As we slog through the ever more complicated federal tax code – the swampiest in the world -- and are forced to pay big bucks to accountants to help us file them, I think more and more that we need to jettison the whole code, much of it written in effect by Capitol Hill lobbyists and their House and Senate lackeys, and replace it  with a flat tax, with adjustments for lower-income people.

 

Even most CPA’s and tax lawyers have a hard time understanding parts of the code.

 

And think of all the time that must be taken from more productive activities, such as working for money or sleeping, in order to trudge through our annual tax ordeal.

 

In our house we joke that our CPA weighs our supporting-document-heavy return and charges us by the pound.
 

And we should ditch the corporate-income tax entirely.

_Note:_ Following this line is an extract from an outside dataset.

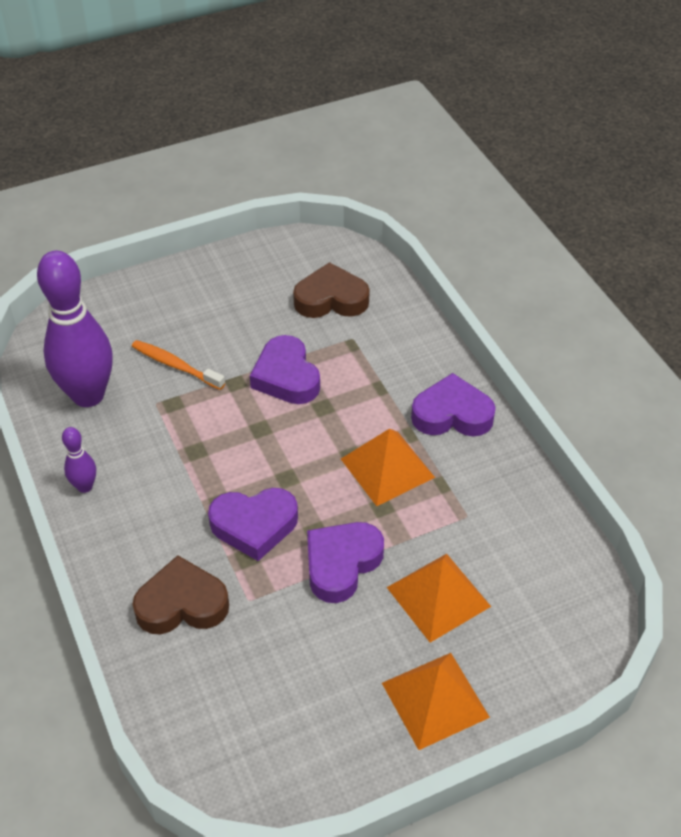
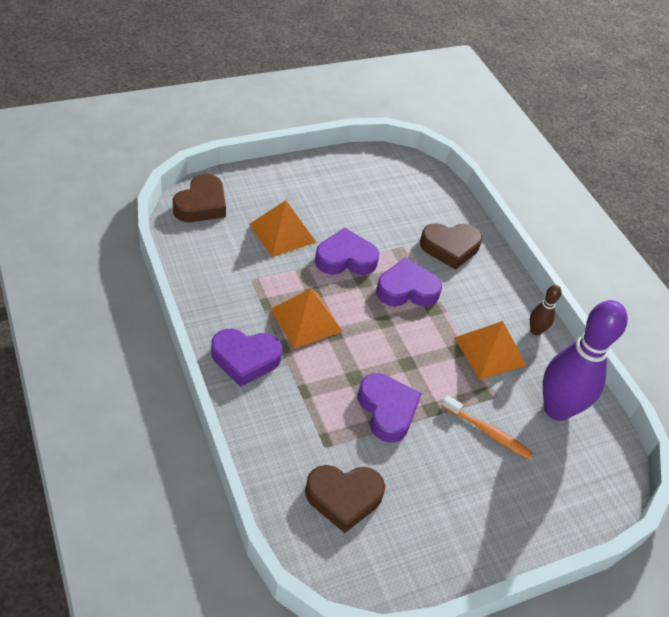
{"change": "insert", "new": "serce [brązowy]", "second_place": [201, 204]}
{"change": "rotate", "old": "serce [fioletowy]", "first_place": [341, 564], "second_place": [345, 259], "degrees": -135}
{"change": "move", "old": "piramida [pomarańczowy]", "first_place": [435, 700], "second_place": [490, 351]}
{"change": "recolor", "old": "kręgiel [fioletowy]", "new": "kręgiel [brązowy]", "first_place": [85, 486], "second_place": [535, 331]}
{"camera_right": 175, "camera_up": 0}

Its existence encourages bribery by big business in the form of campaign contributions in exchange for favorable congressional treatment. And in the end, of course, individuals pay the corporate taxes, not some room-temperature, inorganic creature called a company.

 

Of course, these reforms would require a political revolution.

 

 

 

PHOTO: Robin Canfield, Unsplash
Hell in Haiti

Haiti always seems hopeless. It has a barely functioning government. It is rife with vast violence, urban anarchy and poverty, with criminal gangs running amok.

 

What the country needs is for the U.N. to step in and run it for a while. But that won’t happen. And/or it needs that very rare creature -- a strong but honest and competent dictator, backed up by a police force and army subsidized by us, who won’t try to stay in power for life.

 

The U.S. won’t be sending in troops to help restore order. An America with an increasingly isolationist minority (isolationism it will eventually come to regret – see the ‘30’s) doesn’t want more peacekeeping roles in nasty places, especially after the disasters of the Iraq and Afghanistan wars started by George W. Bush, back when the Neocons ran the Republican Party.

 

In any event, desperate Haitians will continue to try to flee to Florida. Some will wash up dead on the beach close to Mar-a-Lago. America is a very big country, but we can’t seal ourselves from the world’s miseries.

 

xxx

 

Seeing the sociopathic George Santos,  the former New York Republican congressman ousted for seemingly bottomless corruption, sitting and yucking it up with the arrogant and depraved Florida Congressman Matt Gaetz in the U.S. House chamber before President Biden’s State of the Union speech last Thursday says a lot about the moral squalor of the current congressional GOP.

 

Another Sad Clown

I’ve been dipping into When You Are Engulfed in Flames, a book of essays by the writer and humorist David Sedaris (born 1956), who has become fairly famous for his storytelling, especially on radio. Most of his stories are self-deprecatory and exaggerated tales about his foibles, often in foreign lands. Despite the sometimes chirpy (on the radio) author’s reputation for being silly and hilarious, I found much of his stuff sad.